Required work:
Go through the entries below and print, exactly, the lines starting at the one with "[242,653,362,668] proceedings, and" and ending at the one with "[106,250,186,271] [106,296,186,317] [724,296,845,317]", keeping both ends and no others.

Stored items

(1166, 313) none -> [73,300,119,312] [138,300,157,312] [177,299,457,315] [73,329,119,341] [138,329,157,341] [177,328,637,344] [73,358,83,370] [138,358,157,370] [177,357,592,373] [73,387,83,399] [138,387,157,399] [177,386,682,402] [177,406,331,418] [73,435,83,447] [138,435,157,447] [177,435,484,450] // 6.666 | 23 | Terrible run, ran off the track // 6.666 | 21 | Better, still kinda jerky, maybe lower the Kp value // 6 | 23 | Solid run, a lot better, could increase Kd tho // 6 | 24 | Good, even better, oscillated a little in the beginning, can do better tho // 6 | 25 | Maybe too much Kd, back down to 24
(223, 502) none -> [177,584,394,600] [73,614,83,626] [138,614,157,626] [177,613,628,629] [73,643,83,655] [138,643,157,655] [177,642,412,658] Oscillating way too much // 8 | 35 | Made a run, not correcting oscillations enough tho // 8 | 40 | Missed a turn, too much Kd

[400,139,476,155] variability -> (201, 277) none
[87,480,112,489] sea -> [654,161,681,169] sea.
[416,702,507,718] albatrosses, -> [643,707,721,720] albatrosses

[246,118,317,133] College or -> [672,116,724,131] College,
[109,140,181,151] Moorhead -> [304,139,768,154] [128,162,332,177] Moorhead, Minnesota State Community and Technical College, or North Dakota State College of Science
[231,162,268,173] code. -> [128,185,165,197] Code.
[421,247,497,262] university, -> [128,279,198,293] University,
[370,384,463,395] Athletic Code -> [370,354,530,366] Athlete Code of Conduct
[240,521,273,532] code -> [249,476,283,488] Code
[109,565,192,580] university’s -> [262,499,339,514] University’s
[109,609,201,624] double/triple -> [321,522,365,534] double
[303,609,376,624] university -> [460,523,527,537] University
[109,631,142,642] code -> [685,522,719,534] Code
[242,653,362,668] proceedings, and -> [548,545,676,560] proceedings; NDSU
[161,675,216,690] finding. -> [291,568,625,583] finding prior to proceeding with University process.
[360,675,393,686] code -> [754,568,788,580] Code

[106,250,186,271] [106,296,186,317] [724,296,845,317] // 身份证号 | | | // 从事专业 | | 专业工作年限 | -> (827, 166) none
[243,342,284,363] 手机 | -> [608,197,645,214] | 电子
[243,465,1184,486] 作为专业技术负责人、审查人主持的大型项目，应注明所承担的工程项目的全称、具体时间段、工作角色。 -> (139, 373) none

Expected answer:
[242,653,362,668] proceedings, and -> [548,545,676,560] proceedings; NDSU
[161,675,216,690] finding. -> [291,568,625,583] finding prior to proceeding with University process.
[360,675,393,686] code -> [754,568,788,580] Code

[106,250,186,271] [106,296,186,317] [724,296,845,317] // 身份证号 | | | // 从事专业 | | 专业工作年限 | -> (827, 166) none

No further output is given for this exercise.